### TEXT FOR ANALYSIS

============

1

It might sound like a weird comparison, but which one is faster, If I were to generate a CSPRNG every time or to sign(private encrypt) a data?

Buzz LIghtyear
  • 133
  • 4

2 Answers2

2

It costs a median of about 300 cycles on a modern x86 system to compute the ChaCha pseudorandom function, generating 64 bytes of output from a 32-byte reusable key and a 16-byte input.

It costs a median of about 50000 cycles on a modern x86 system to compute a 64-byte Ed25519 signature.

These numbers are from https://bench.cr.yp.to/. The fastest signature schemes reported there still cost over 1000 cycles.

But what on earth are you doing where there is any question of whether you should use a PRNG or a public-key signature? This is like going to a bicycle shop and asking whether you should buy a wheel or a handlebar. You should identify what your application's goals, threat model, and security needs are first before you try picking the fastest handlebar for your bicycle.

If I screw up my eyes and stand on my head and take your inquiry to mean that you want some properties of a pseudorandom function and some properties of a signature, maybe you want a VRF—but causing onlookers to have to stand on their heads is no way to build a secure system!

P.S. Signature is a fundamentally different concept from ‘encrypting with the private key’.

============

### RECORD SET
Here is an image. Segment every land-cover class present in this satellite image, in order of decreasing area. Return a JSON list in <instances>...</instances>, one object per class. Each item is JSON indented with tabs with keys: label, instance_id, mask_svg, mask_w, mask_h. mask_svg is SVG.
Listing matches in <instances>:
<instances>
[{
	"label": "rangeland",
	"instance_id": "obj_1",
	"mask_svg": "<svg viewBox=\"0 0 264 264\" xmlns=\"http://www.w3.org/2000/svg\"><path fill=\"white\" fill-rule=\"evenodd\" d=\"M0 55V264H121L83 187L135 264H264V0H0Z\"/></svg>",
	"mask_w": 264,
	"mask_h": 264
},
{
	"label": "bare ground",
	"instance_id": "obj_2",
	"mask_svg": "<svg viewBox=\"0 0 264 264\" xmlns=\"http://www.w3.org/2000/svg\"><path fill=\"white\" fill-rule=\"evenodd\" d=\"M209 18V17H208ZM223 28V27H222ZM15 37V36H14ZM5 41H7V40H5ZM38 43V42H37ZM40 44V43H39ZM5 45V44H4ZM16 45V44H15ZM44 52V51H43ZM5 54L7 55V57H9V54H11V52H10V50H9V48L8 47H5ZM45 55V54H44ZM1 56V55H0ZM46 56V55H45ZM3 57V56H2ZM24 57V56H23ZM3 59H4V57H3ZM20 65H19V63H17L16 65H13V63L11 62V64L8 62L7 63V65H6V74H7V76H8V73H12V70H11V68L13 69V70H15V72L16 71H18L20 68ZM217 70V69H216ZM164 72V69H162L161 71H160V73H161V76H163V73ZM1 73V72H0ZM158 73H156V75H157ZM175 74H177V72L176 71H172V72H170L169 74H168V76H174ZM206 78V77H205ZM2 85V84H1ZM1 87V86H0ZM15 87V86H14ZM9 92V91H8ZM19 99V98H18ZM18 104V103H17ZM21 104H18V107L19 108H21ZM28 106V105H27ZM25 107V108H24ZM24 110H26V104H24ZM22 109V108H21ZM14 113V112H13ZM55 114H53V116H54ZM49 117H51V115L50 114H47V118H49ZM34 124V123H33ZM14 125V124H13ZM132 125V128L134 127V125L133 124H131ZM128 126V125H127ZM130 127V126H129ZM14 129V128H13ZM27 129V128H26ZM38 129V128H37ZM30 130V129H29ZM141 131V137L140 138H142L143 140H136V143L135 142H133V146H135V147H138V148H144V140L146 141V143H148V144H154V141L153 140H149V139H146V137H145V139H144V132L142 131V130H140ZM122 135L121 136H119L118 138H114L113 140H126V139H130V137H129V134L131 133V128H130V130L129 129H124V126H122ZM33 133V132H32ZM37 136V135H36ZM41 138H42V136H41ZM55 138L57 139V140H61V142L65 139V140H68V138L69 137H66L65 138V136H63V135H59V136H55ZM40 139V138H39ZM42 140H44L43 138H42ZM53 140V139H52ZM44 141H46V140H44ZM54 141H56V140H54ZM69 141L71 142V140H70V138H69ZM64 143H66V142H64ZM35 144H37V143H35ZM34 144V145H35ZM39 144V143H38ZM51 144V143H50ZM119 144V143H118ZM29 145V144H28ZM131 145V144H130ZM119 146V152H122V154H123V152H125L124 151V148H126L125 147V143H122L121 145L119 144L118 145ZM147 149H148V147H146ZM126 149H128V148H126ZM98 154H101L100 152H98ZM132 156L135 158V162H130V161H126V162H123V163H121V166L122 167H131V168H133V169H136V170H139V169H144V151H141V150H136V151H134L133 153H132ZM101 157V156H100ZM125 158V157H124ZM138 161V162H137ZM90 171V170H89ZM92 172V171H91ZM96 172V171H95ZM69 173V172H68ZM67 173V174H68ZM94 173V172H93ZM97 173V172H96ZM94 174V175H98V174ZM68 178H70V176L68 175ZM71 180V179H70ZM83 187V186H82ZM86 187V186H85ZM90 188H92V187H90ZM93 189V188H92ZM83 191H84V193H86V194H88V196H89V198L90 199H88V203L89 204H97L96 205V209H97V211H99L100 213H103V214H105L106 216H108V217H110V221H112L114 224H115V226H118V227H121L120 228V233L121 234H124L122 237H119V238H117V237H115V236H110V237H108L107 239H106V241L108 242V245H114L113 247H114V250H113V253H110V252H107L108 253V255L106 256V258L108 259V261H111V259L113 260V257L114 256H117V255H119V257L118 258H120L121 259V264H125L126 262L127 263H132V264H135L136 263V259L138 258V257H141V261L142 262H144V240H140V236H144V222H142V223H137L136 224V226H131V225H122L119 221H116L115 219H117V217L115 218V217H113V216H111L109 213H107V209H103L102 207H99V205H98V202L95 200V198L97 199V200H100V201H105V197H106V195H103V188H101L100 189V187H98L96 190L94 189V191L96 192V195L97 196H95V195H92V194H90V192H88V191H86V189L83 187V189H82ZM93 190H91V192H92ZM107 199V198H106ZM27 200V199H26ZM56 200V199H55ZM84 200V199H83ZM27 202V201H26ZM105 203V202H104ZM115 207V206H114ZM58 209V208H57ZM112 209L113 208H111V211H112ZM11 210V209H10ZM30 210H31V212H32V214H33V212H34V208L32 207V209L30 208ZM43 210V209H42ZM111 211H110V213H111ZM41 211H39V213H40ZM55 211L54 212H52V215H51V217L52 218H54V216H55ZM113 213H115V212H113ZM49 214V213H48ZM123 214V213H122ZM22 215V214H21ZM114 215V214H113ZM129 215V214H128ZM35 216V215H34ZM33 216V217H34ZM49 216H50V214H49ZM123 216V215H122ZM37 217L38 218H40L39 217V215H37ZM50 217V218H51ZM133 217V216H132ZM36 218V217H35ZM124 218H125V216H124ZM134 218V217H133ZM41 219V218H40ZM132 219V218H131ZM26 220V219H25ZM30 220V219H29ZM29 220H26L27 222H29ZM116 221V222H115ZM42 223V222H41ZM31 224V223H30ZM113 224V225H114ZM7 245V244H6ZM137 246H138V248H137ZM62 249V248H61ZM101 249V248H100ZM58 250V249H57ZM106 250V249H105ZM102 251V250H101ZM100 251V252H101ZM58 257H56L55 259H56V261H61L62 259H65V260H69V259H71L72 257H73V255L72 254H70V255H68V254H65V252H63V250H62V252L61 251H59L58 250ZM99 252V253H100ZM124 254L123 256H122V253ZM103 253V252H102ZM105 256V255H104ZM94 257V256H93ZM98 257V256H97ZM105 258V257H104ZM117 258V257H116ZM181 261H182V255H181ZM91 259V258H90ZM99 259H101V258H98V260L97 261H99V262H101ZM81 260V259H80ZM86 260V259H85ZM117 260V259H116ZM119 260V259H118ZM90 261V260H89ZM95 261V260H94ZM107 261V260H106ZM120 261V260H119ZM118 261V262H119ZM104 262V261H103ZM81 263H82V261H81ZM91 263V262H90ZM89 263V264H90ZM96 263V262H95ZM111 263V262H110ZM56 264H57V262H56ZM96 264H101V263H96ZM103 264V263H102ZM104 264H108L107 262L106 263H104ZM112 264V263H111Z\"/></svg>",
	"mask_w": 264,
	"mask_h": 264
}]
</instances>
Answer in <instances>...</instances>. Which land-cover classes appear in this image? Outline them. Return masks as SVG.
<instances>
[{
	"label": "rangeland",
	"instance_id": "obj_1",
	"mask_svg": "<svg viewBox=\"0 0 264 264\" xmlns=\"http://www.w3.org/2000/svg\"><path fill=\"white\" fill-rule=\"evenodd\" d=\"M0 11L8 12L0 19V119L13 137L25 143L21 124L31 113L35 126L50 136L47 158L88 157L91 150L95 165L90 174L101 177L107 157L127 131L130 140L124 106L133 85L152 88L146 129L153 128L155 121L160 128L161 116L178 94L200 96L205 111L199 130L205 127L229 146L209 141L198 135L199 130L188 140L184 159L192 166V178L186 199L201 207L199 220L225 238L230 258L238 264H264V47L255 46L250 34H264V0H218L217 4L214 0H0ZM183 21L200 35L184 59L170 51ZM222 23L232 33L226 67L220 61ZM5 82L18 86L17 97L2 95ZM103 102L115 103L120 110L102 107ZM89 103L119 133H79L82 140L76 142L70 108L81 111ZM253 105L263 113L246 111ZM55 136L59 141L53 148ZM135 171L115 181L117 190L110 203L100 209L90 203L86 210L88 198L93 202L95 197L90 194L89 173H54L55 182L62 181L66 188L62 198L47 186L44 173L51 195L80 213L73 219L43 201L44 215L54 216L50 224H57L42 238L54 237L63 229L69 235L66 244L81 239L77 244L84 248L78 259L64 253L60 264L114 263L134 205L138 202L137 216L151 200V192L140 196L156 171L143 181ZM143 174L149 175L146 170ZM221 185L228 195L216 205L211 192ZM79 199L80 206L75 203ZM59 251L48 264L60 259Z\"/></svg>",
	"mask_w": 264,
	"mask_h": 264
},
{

============

### WHAT THIS EXERCISE ASKS
- A) In the thread on the speed of random generation versus signing, about how many cycles does a modern x86 system need to compute a 64-byte Ed25519 signature?
- B) Quote the stretch of the thread on the speed of random generation versus signing from "But what on" through "for your bicycle.".
- C) Continue the thread on the speed of random generation versus signing, starting after its last sentence.

### EXERCISE ANSWERS
- A) A median of about 50000 cycles.

- B)
But what on earth are you doing where there is any question of whether you should use a PRNG or a public-key signature? This is like going to a bicycle shop and asking whether you should buy a wheel or a handlebar. You should identify what your application's goals, threat model, and security needs are first before you try picking the fastest handlebar for your bicycle.

- C)
Squeamish Ossifrage
  • 49,816
  • 3
  • 122
  • 230
1

Symmetric algorithms are generally faster than the asymmetric ones you seem to want to use for signing - as you talk about a private key and don't mention a MAC. RSA private key operations are exceptionally slow if you look at the generic set of crypto primitives found in most libraries; only RSA key pair generation is much slower. CSPRNG's are generally build from symmetric primitives (the dual-ECC one is not used that much anymore).

Of course we should only compare primitives with on the same kind of platform and at the same security level.

In the end you want to test; it's the only way to be sure.

In practice the CSPRNG could still be slower if:

  • the CSPRNG includes the seeding;
  • retrieving the seed blocks;
  • the signature generation doesn't depend on a random value (RSA PKCS#1 v1.5 signatures are deterministic) or doesn't block itself.

If you go for signature generation you may want to consider ECDSA rather than RSA; it's much faster at the same security level (and probably any level on most platforms).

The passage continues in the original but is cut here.